▸ Instructions for the task
Once the line with "generación de COREi9, COREi7 y COREi5." has been located in the records below, set down that line and all subsequent lines exactly, omitting the pictures.

# # # # #

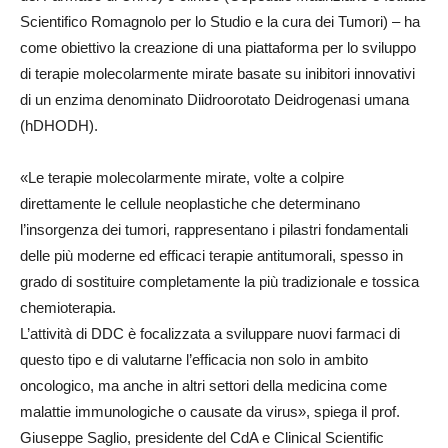
Scientifico Romagnolo per lo Studio e la cura dei Tumori) – ha
come obiettivo la creazione di una piattaforma per lo sviluppo
di terapie molecolarmente mirate basate su inibitori innovativi
di un enzima denominato Diidroorotato Deidrogenasi umana
(hDHODH).
«Le terapie molecolarmente mirate, volte a colpire
direttamente le cellule neoplastiche che determinano
l’insorgenza dei tumori, rappresentano i pilastri fondamentali
delle più moderne ed efficaci terapie antitumorali, spesso in
grado di sostituire completamente la più tradizionale e tossica
chemioterapia.
L’attività di DDC è focalizzata a sviluppare nuovi farmaci di
questo tipo e di valutarne l’efficacia non solo in ambito
oncologico, ma anche in altri settori della medicina come
malattie immunologiche o causate da virus», spiega il prof.
Giuseppe Saglio, presidente del CdA e Clinical Scientific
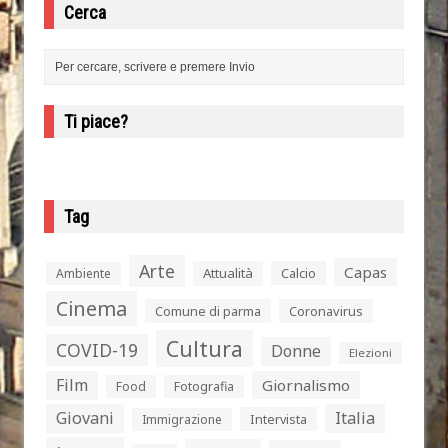
Cerca
Ti piace?
Tag
Arte
Capas
Attualità
Calcio
Ambiente
Cinema
Comune di parma
Coronavirus
Cultura
COVID-19
Donne
Elezioni
Film
Giornalismo
Food
Fotografia
Giovani
Italia
Intervista
Immigrazione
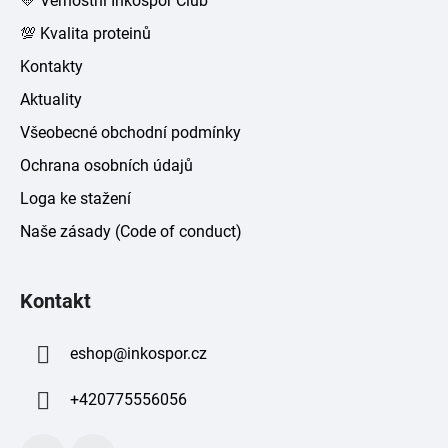
💛 Věrnostní Inkospor Club
💯 Kvalita proteinů
Kontakty
Aktuality
Všeobecné obchodní podmínky
Ochrana osobních údajů
Loga ke stažení
Naše zásady (Code of conduct)
Kontakt
eshop
@
inkospor.cz
+420775556056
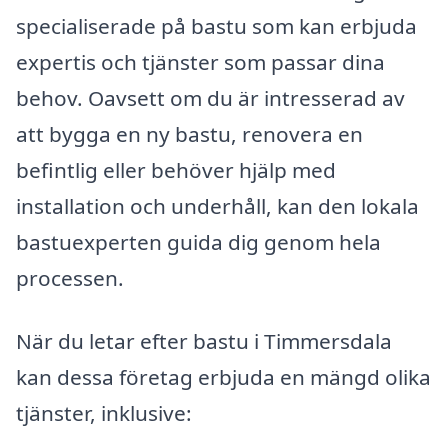
specialiserade på bastu som kan erbjuda
expertis och tjänster som passar dina
behov. Oavsett om du är intresserad av
att bygga en ny bastu, renovera en
befintlig eller behöver hjälp med
installation och underhåll, kan den lokala
bastuexperten guida dig genom hela
processen.
När du letar efter bastu i Timmersdala
kan dessa företag erbjuda en mängd olika
tjänster, inklusive:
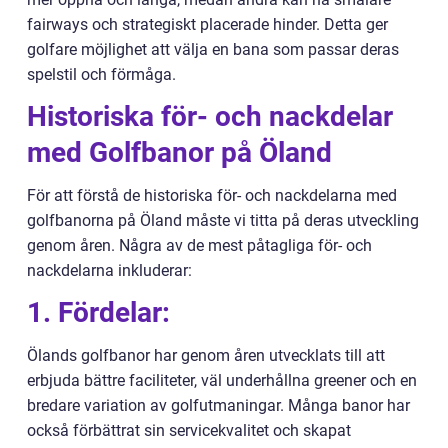
fairways och strategiskt placerade hinder. Detta ger
golfare möjlighet att välja en bana som passar deras
spelstil och förmåga.
Historiska för- och nackdelar
med Golfbanor på Öland
För att förstå de historiska för- och nackdelarna med
golfbanorna på Öland måste vi titta på deras utveckling
genom åren. Några av de mest påtagliga för- och
nackdelarna inkluderar:
1. Fördelar:
Ölands golfbanor har genom åren utvecklats till att
erbjuda bättre faciliteter, väl underhållna greener och en
bredare variation av golfutmaningar. Många banor har
också förbättrat sin servicekvalitet och skapat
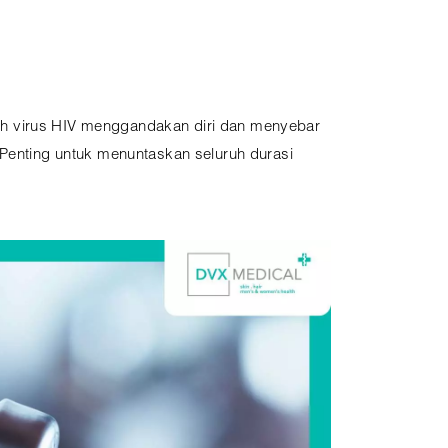
ah virus HIV menggandakan diri dan menyebar
 Penting untuk menuntaskan seluruh durasi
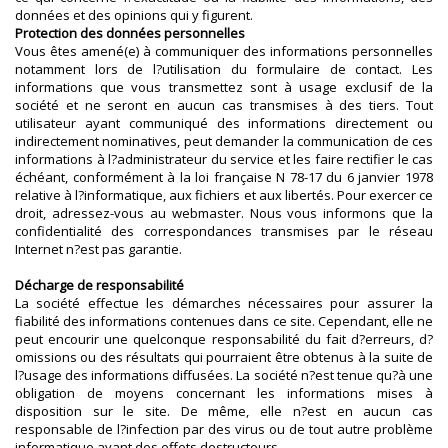
données et des opinions qui y figurent.
Protection des données personnelles
Vous êtes amené(e) à communiquer des informations personnelles
notamment lors de l?utilisation du formulaire de contact. Les
informations que vous transmettez sont à usage exclusif de la
société et ne seront en aucun cas transmises à des tiers. Tout
utilisateur ayant communiqué des informations directement ou
indirectement nominatives, peut demander la communication de ces
informations à l?administrateur du service et les faire rectifier le cas
échéant, conformément à la loi française N 78-17 du 6 janvier 1978
relative à l?informatique, aux fichiers et aux libertés. Pour exercer ce
droit, adressez-vous au webmaster. Nous vous informons que la
confidentialité des correspondances transmises par le réseau
Internet n?est pas garantie.
Décharge de responsabilité
La société effectue les démarches nécessaires pour assurer la
fiabilité des informations contenues dans ce site. Cependant, elle ne
peut encourir une quelconque responsabilité du fait d?erreurs, d?
omissions ou des résultats qui pourraient être obtenus à la suite de
l?usage des informations diffusées. La société n?est tenue qu?à une
obligation de moyens concernant les informations mises à
disposition sur le site. De même, elle n?est en aucun cas
responsable de l?infection par des virus ou de tout autre problème
informatique ayant des effets destructeurs.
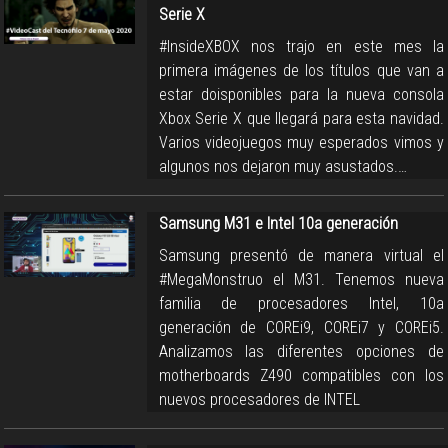
Serie X
#InsideXBOX nos trajo en este mes la
primera imágenes de los títulos que van a
estar doisponibles para la nueva consola
Xbox Serie X que llegará para esta navidad.
Varios videojuegos muy esperados vimos y
algunos nos dejaron muy asustados.…
Samsung M31 e Intel 10a generación
Samsung presentó de manera virtual el
#MegaMonstruo el M31. Tenemos nueva
familia de procesadores Intel, 10a
generación de COREi9, COREi7 y COREi5.
Analizamos las diferentes opciones de
motherboards Z490 compatibles con los
nuevos procesadores de INTEL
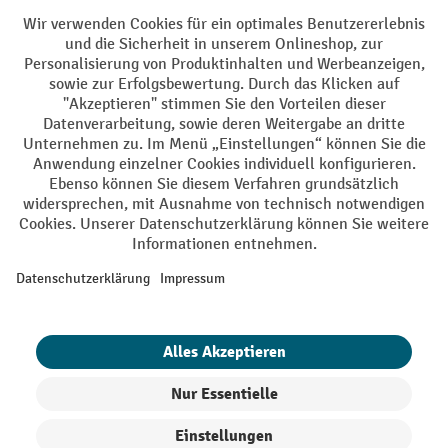
AGB
Impressum
Datenschutz
Barrierefreiheit
Grounding Page
Privacy Settings
Alle Preise exkl. gesetzl. Mehrwertsteuer zzgl.
Versandkosten
und ggf.
Nachnahmegebühren, wenn nicht anders angegeben.
¹ Der Rabatt gilt so lange der Vorrat reicht. Der Rabatt gilt nicht auf
Sonderpreise. Eine Kombination mit anderen prozentualen Rabatten
oder Gutscheinen ist nicht möglich. | ² Der Rabatt wird einmalig bei
Erstregistrierung für den Newsletter gewährt. Der Gutschein ist 10
Tage gültig und kann ab einem Netto-Bestellwert von 250,- € online
eingelöst werden. Die Höhe des Rabatts variiert je nach
Produktkategorie und beträgt bis zu 10 % (10 % auf Lager, Umwelt,
Arbeitsschutz | 5% auf Werkstatt, Betrieb, Transport, Stapeln und
Heben | 7% auf Büro). Ausgenommen sind Elektro-Hubwagen,
Elektro-Hochhubwagen, Elektro-Stapler sowie Gebrauchtgeräte.
Ausschluss von Werkzeug. Gilt nicht auf Sonderpreise. Kombination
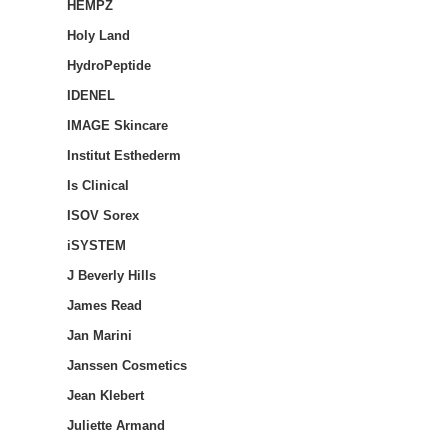
HEMPZ
Holy Land
HydroPeptide
IDENEL
IMAGE Skincare
Institut Esthederm
Is Clinical
ISOV Sorex
iSYSTEM
J Beverly Hills
James Read
Jan Marini
Janssen Cosmetics
Jean Klebert
Juliette Armand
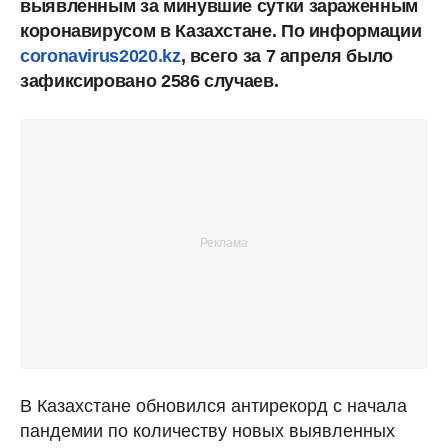
выявленным за минувшие сутки зараженным
коронавирусом в Казахстане. По информации
coronavirus2020.kz
, всего за 7 апреля было
зафиксировано 2586 случаев.
В Казахстане обновился антирекорд с начала
пандемии по количеству новых выявленных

# # # # #

▸ Solution below
generación de COREi9, COREi7 y COREi5.
Analizamos las diferentes opciones de
motherboards Z490 compatibles con los
nuevos procesadores de INTEL
AGB
Impressum
Datenschutz
Barrierefreiheit
Grounding Page
Privacy Settings
Alle Preise exkl. gesetzl. Mehrwertsteuer zzgl.
Versandkosten
und ggf.
Nachnahmegebühren, wenn nicht anders angegeben.
¹ Der Rabatt gilt so lange der Vorrat reicht. Der Rabatt gilt nicht auf
Sonderpreise. Eine Kombination mit anderen prozentualen Rabatten
oder Gutscheinen ist nicht möglich. | ² Der Rabatt wird einmalig bei
Erstregistrierung für den Newsletter gewährt. Der Gutschein ist 10
Tage gültig und kann ab einem Netto-Bestellwert von 250,- € online
eingelöst werden. Die Höhe des Rabatts variiert je nach
Produktkategorie und beträgt bis zu 10 % (10 % auf Lager, Umwelt,
Arbeitsschutz | 5% auf Werkstatt, Betrieb, Transport, Stapeln und
Heben | 7% auf Büro). Ausgenommen sind Elektro-Hubwagen,
Elektro-Hochhubwagen, Elektro-Stapler sowie Gebrauchtgeräte.
Ausschluss von Werkzeug. Gilt nicht auf Sonderpreise. Kombination
HEMPZ
Holy Land
HydroPeptide
IDENEL
IMAGE Skincare
Institut Esthederm
Is Clinical
ISOV Sorex
iSYSTEM
J Beverly Hills
James Read
Jan Marini
Janssen Cosmetics
Jean Klebert
Juliette Armand
выявленным за минувшие сутки зараженным
коронавирусом в Казахстане. По информации
coronavirus2020.kz
, всего за 7 апреля было
зафиксировано 2586 случаев.
В Казахстане обновился антирекорд с начала
пандемии по количеству новых выявленных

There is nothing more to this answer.